How to make the most of KPIs
Data are crucial, but one must know how to interpret and use them. First, as we have already mentioned, it is important to know what data are needed and to leave aside superfluous or misleading data.
The early stages of a startup's life are useful for startuppers to get to know their project thoroughly: to understand what metrics are meaningful for a business, you must be clear about its nature, its distinctive characteristics, its short-, medium-, and long-term goals, and its target audience of both customers and investors.
At that point you will have a clear idea of the starting point and the end points (it is never just one!) and possess the tools (i.e., metrics) to measure the progress made. A measurement that must be constant, regularly cadenced and carefully monitored throughout the life of the enterprise, as well as adapted to changing needs and activities.

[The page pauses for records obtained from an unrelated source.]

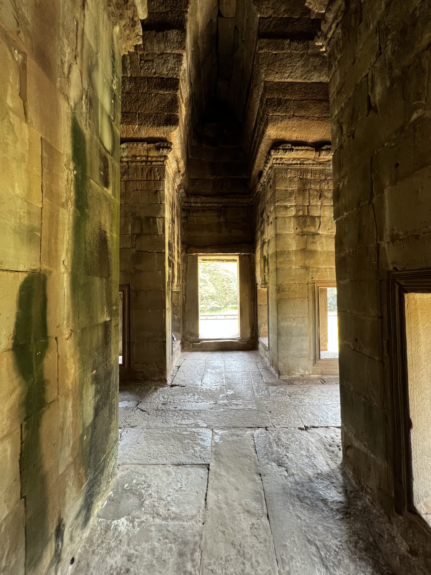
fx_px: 216
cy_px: 288
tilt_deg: +0.5
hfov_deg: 89.9
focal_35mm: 13
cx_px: 216
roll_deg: +1.5
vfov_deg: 106.2
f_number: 1.8
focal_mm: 1.57
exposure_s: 1/99
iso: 160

It can be useful, especially for startups, to have an "outside eye" that provides a professional look at a company's valuation, giving support in identifying the most relevant metrics and in using and cross-referencing the data collected. There are integrated consulting services that provide a professional overview that allows for the fullest use of all phases of a startup's valuation: the metrics used in the process go into building the company's identity card and defining critical points of intervention; the economic value that results from the valuation goes into framing growth expectations and supporting the startup's presentation to investors. The result achieved is twofold: control and efficiency of internal processes and structuring the strategy to access external financing.

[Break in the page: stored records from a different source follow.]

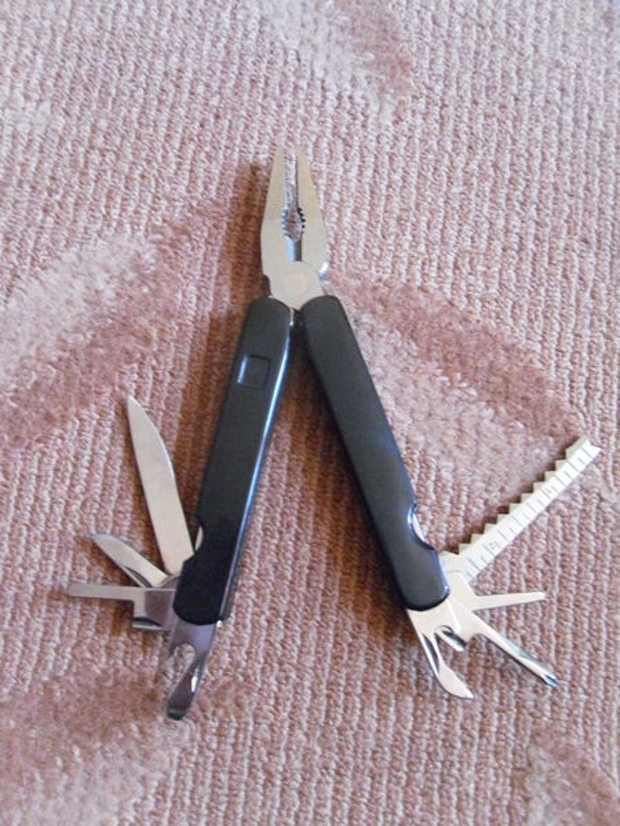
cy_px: 413
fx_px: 836
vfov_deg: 52.6
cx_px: 310
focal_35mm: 35
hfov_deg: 40.7
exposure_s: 1/9
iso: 800
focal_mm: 6.3
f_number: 3.5
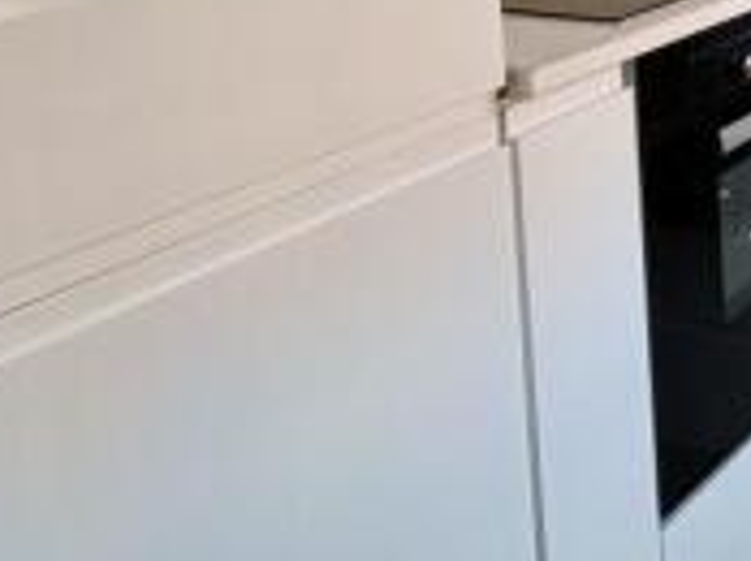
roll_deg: +1.7
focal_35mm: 47
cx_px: 1193
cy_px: -218
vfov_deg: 25.3
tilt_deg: -4.1
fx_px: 1018
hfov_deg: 26.0
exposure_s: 1/50
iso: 125
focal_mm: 2.22
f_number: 2.2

Raising funding for startups: many possible avenues
Once you know what you're worth, it's time to let everyone else know it too. Data, business plans, pitches, pre-money valuations will serve you well in gathering the much-needed financial resources that are the weak point of all startups. Without funding, in fact, you will not grow.

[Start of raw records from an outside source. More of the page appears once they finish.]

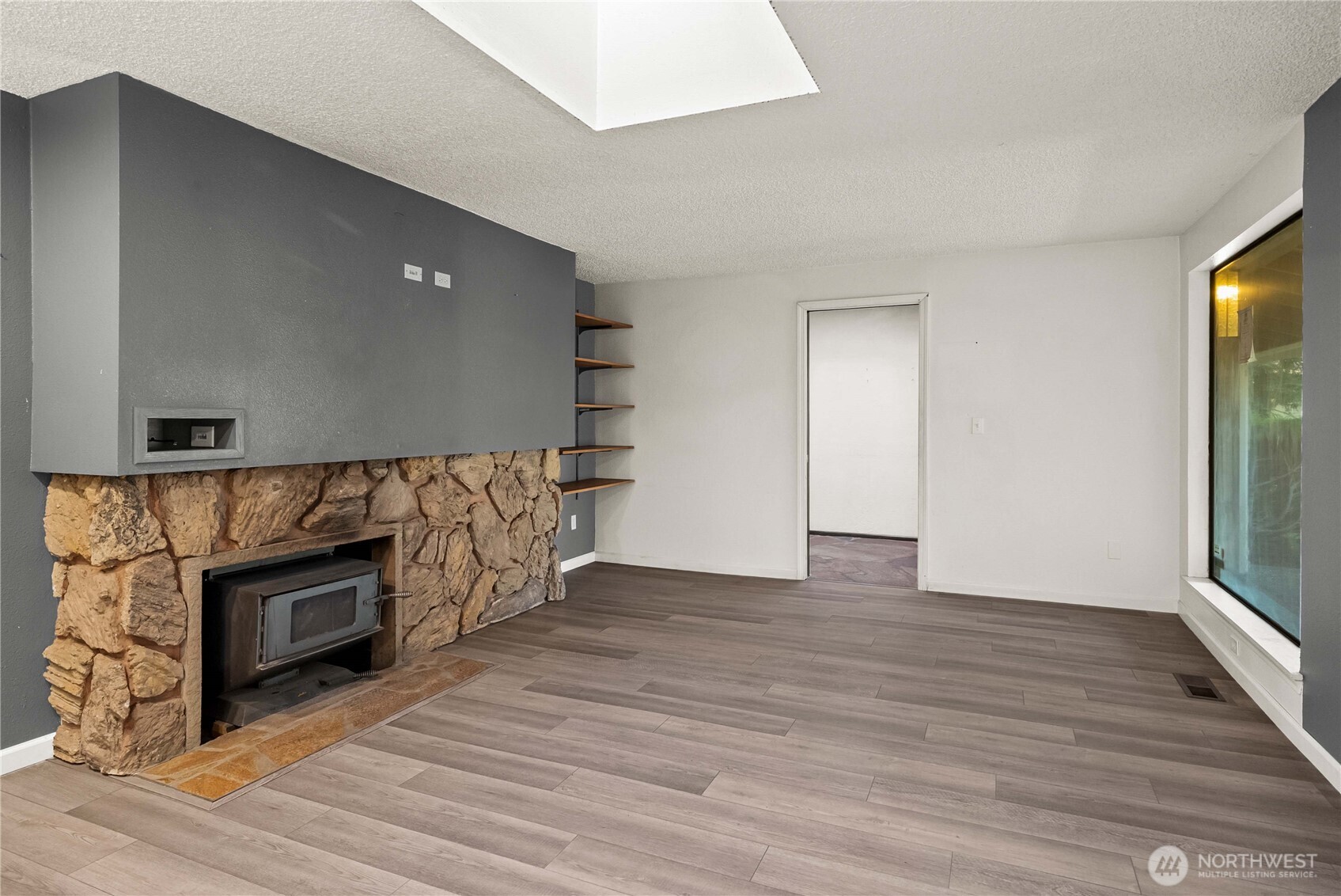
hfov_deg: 90.0
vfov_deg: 67.4
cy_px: 448
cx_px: 670
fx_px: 671
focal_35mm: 18
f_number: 7.1
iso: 6400
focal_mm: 18
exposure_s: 1/6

The good news is that there is more than one viable avenue for startups to raise funds for growth. Different roads are better suited to different stages of a startup's development, and it is useful to prepare a funding plan from the outset that considers them all.
The era of bank lending as the only option for doing business is over, and while raising funding for a startup may seem more laborious today, thanks to the many alternative finance tools it is also more efficient.
The fintech world offers opportunities such as SAFE or crowdfunding to raise funding for startups while simultaneously creating a network of qualified and loyal investors and structured marketing and sales processes (but not only!). This requires learning more about the regulations on these alternative finance opportunities and organizing activities to define, engage and manage investors over time, which can be done in-house or with the collaboration of external consultants and agencies to support the team. It is clear that raising capital, the primary goal and a sticking point for every startupper, is but the tip of the iceberg: first you need to focus on everything underneath, from evaluating a startup to defining the processes to support growth.